I want to connect Spark to Elasticsearch. I use command:
pyspark --driver-class-path /home/bigdata/elasticsearch-hadoop-5.6.5/elasticsearch-hadoop-5.6.5/dist/elasticsearch-spark-20_2.10-5.6.5.jar --conf spark.es.nodes=107.111.111.111 --conf spark.es.port=9200
But it don't connect:
Py4JJavaError: An error occurred while calling o43.save.

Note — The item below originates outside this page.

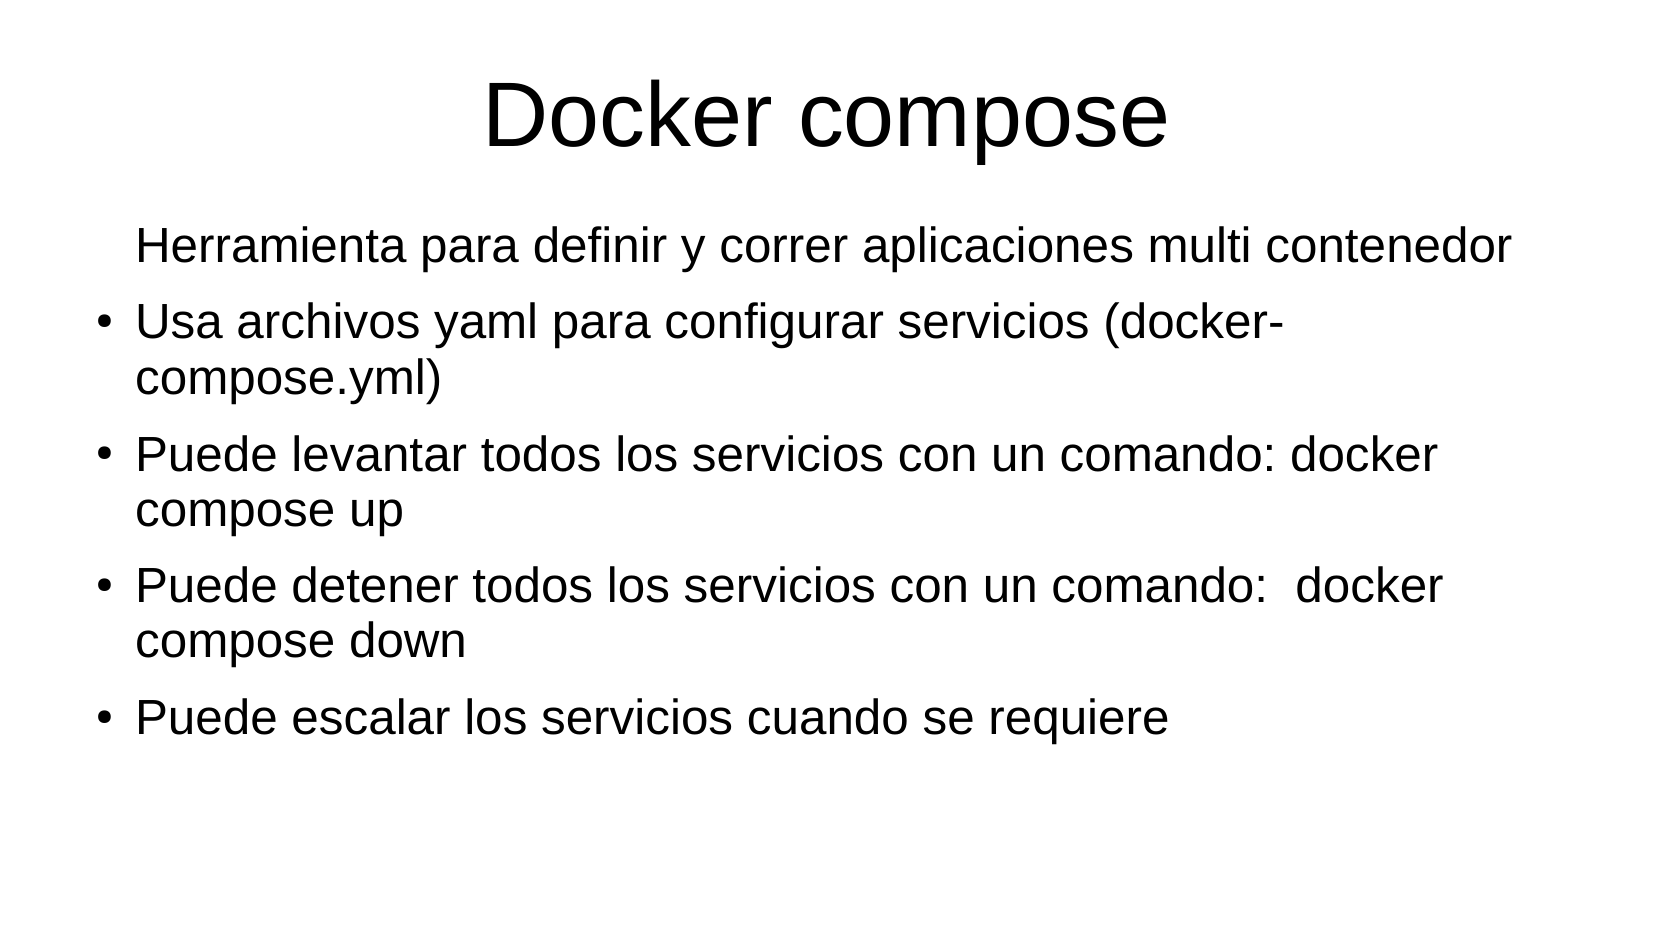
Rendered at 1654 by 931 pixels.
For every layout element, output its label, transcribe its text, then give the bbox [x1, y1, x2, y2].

title Docker compose [82, 37, 1571, 193]
list Herramienta para definir y correr aplicaciones multi contenedor Usa archivos yaml para configurar servicios (docker-compose.yml) Puede levantar todos los servicios con un comando: docker compose up Puede detener todos los servicios con un comando: docker compose down Puede escalar los servicios cuando se requiere [82, 217, 1571, 758]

: org.apache.spark.SparkException: Job aborted due to stage failure: Task 0 in stage 5.0 failed 1 times, most recent failure: Lost task 0.0 in stage 5.0 (TID 5, localhost, executor driver): org.elasticsearch.hadoop.rest.EsHadoopNoNodesLeftException: Connection error (check network and/or proxy settings)- all nodes failed; tried [[127.0.0.1:9200]]
ERROR NetworkClient
Node [127.0.0.1:9200] failed (Connection refused (Connection refused)); no other nodes left - aborting...
(But I want to connect to 107.111.111.111:9200, not to localhost:9200).
My code (in Python Jupyter Notebook):
PATH_TO_DATA = "../elasticsearch-spark-recommender/data/ml-latest-small"
ratings = spark.read.csv(PATH_TO_DATA + "/ratings.csv", header=True, inferSchema=True)
ratings.cache()
print("Number of ratings: %i" % ratings.count())
print("Sample of ratings:")
ratings.show(5)ratings.write.format("es").save("demo/ratings")
Can you help me?
Thank you very much.